Ils guettent et protègent ce délicieux silence.
Ce merveilleux néant où les questions
s'éparpillent pour mieux mourir en paix.
Cet éther où faute de proies les
démons calanchent sans éclat.
Crépuscule.
Entre la furie des journées et le coma de mes nuits. Il y a
parfois cet instant-là.
Celui où je cesse de me battre , de redouter ou de pleurer.

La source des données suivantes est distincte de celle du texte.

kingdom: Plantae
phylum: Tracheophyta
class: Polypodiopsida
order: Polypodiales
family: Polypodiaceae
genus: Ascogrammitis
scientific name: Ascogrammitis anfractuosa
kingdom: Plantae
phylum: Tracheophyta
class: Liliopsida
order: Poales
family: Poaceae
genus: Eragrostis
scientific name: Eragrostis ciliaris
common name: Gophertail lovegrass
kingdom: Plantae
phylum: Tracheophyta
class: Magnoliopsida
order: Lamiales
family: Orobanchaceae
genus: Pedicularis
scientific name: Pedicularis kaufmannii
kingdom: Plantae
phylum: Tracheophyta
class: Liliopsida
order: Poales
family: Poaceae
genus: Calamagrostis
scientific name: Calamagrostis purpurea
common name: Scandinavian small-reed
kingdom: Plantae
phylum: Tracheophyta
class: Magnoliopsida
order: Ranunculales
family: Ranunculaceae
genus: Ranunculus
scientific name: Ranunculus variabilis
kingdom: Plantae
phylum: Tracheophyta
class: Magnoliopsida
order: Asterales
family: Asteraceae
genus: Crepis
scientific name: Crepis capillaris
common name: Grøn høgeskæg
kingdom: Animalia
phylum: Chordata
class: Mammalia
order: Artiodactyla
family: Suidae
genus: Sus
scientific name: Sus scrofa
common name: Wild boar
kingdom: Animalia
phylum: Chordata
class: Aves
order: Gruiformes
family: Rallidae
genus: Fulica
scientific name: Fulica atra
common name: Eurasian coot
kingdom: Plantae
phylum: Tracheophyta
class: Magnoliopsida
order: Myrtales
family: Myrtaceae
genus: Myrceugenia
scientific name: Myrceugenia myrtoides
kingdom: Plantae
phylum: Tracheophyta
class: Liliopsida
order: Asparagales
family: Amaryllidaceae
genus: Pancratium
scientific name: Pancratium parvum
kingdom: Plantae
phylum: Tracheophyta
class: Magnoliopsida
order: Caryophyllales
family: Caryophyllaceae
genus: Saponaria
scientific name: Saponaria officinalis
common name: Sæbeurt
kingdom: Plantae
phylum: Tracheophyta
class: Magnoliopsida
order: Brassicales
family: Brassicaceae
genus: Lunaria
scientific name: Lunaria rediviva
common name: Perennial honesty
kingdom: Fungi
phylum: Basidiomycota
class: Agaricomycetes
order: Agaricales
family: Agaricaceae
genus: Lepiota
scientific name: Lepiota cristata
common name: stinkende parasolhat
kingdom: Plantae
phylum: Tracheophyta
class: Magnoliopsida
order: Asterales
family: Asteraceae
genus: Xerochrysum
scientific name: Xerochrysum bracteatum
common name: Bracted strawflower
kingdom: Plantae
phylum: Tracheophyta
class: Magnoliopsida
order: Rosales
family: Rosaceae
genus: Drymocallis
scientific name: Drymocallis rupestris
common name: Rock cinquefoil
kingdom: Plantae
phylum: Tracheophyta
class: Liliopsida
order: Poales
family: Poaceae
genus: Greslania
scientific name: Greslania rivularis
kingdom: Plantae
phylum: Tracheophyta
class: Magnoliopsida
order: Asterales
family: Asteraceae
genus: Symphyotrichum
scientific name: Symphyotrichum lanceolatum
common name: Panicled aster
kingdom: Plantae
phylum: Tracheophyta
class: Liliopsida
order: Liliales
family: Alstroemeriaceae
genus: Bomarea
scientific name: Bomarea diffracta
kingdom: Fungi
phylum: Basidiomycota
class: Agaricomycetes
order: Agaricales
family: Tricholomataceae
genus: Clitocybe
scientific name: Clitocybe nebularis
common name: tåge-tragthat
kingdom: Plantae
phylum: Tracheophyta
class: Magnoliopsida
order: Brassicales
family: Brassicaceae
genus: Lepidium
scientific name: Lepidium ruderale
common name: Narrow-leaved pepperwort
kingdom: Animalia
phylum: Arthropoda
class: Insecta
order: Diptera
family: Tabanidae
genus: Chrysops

Encore que la vie m'a tant repris que ces trois verbes-là
perdent leur éclat. De superbes, ils deviennent
excessifs.
Je ne conserve même plus qu'une colère ou deux
pour me tenir chaud cet hiver. J'ai connu des arsenaux mieux garnis !
Quoi qu'il en soit à cette heure le guichet des ires est
fermé !
Le silence est trop quiet pour tolérer désormais
le moindre cahot.
Il se goûte et s'écoute... Encore un peu.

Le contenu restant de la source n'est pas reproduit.